Here are a few things I learnt after reading and watching videos about MVCC (Multi Version Concurrency Control).

The best definition I found comes from PosgreSQL website:

each SQL statement sees a snapshot of data (a database version) as it was some time ago, regardless of the current state of the underlying data.
This prevents statements from viewing inconsistent data produced by concurrent transactions performing updates on the same data rows, providing transaction isolation for each database session.

The implementation of everything around MVCC in PostgreSQL is quite complex and I am just starting to grasp it.
But here are concepts I found pretty interesting and cool:

Versioning

Every transaction that runs in SQL has a unique incremental version.
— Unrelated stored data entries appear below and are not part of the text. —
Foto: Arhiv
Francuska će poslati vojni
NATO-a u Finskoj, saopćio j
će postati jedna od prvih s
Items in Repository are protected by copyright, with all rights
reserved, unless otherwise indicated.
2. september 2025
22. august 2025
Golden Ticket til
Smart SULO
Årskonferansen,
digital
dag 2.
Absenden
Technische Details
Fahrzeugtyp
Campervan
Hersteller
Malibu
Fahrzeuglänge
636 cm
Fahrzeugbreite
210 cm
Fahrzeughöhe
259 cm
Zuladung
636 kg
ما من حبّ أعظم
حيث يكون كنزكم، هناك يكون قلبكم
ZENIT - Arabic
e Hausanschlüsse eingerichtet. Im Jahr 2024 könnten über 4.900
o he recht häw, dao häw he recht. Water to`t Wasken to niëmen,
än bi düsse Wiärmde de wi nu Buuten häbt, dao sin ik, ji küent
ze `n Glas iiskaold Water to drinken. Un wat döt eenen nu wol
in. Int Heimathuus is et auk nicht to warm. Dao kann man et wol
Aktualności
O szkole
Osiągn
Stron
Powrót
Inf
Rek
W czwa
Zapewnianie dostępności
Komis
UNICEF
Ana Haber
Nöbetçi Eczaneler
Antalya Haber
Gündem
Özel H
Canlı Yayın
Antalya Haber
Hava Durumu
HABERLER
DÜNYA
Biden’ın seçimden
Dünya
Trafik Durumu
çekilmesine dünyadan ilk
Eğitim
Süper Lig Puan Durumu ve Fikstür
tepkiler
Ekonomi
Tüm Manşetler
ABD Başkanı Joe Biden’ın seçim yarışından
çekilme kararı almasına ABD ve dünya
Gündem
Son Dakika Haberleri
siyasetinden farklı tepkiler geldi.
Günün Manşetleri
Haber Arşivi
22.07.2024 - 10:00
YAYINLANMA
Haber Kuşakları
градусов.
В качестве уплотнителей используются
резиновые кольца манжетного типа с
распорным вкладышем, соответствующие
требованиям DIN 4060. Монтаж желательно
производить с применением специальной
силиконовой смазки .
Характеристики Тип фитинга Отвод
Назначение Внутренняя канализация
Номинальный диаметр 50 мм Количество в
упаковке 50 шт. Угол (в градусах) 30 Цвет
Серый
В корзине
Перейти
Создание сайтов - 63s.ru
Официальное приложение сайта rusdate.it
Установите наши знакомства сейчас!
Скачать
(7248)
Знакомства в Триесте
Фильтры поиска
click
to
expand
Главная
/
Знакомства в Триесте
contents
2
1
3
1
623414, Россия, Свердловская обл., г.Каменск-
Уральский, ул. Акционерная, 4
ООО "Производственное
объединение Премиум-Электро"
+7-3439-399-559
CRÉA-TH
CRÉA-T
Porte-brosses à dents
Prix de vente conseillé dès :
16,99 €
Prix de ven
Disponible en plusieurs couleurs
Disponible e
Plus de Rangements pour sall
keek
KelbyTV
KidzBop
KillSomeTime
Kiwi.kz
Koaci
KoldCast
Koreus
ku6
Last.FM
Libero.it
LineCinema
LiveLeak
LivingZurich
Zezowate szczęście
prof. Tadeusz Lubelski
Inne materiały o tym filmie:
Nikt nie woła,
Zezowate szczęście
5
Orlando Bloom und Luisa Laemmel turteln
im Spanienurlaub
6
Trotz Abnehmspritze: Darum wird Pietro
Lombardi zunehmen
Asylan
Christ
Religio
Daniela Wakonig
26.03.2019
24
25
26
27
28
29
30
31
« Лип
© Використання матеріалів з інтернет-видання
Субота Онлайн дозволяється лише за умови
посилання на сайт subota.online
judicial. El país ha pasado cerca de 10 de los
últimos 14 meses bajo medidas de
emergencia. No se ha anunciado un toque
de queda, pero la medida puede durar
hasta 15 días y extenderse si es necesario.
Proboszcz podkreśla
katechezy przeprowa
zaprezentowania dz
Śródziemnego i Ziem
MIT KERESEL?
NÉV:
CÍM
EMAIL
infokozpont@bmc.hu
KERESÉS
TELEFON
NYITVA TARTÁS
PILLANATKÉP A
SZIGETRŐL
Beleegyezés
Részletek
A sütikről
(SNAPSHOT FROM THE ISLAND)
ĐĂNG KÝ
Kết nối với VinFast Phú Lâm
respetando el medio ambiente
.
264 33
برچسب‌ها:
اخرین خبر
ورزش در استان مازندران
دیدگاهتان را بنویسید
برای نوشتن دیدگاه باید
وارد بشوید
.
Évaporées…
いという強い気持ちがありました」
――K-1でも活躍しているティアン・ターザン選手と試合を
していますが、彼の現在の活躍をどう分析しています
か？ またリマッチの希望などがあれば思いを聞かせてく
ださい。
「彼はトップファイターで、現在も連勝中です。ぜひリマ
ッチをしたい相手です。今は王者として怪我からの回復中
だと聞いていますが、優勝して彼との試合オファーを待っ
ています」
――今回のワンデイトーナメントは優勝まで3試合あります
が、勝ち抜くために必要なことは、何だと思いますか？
The SQL below displays the transaction id of the current transaction.
Whenever a statement is run, it’s incremented.

SELECT txid_current();

👉 The transaction id is used to determine what a transaction can and cannot see.

There are other interesting columns that indicate when a row was inserted:

xmin and xmax are called system columns.
They’re not visible by default, but we can explicitly query them.

SELECT *, xmin, xmax FROM names;

(names is just a random table I created with 2 columns first_name and last_name)

first_name | last_name | xmin | xmax
------------+-----------+------+------
 will       | iam       |  773 |    0
(1 row)

Here the row was inserted by transaction with id 773.

👉 These 2 columns are also used to determine what a transaction can and cannot see.

🚨 Some rows sometimes have xmax but are actually visible, see this.
So xmax alone doesn’t indicate whether a row is visible or not.

A little experiment

It’s quite fun to start 2 transactions in parallel and observe what happens when calling and modifying tables from the different transactions.

With the default configuration of PostgreSQL (Read Committed), transaction sees the effect of committed transactions (no matter if the transaction started before or after, if it’s committed, then the current transaction sees it).

Before starting anything

SELECT *, xmin, xmax FROM names;
first_name | last_name | xmin | xmax
------------+-----------+------+------
 will       | iam       |  773 |    0
(1 row)

TRANSACTION 1

BEGIN;
INSERT INTO names VALUES('jon', 'doe');
SELECT *, xmin, xmax FROM names;
 first_name | last_name | xmin | xmax
------------+-----------+------+------
 will       | iam       |  773 |    0
 jon        | doe       |  775 |    0
(2 rows)

If I start a second transaction session, this is what I see:

TRANSACTION 2

first_name | last_name | xmin | xmax
------------+-----------+------+------
 will       | iam       |  773 |    0
(1 row)

=> Can’t see jon doe yet.

if I commit the 1st transaction and run the SELECT again in the 2nd transaction I see:

TRANSACTION 2

first_name | last_name | xmin | xmax
------------+-----------+------+------
 will       | iam       |  773 |    0
 jon        | doe       |  775 |    0
(2 rows)

=> I can see the committed tuple (row)!

And in the 2nd transaction, If I run an update on jon, what would happen?

=> It’ll be updated.

💡 Another fun thing to try it to update a record that was inserted in another older not committed transaction.
In this case, the 2nd transaction just hangs and waits until transaction 1 has either committed or rolled back.

Transaction Isolation

In the little experiment above, I was surprised/not surprised when I committed jon doe and it suddenly became visible in the 2nd ongoing transaction.
Should it have been?
It meant that the same SELECT returned different results within the same transaction, was this a good thing? a bad thing? 🤷‍♀️

And that’s when I remember reading about transaction isolation and how there were different levels:

They’re all defined and explained here.

By default PostgreSQL servers are Read Committed for which Nonrepeatable Read are possible which explained why indeed the same SELECT statement could return different results within the same transaction and even if it hadn’t changed anything.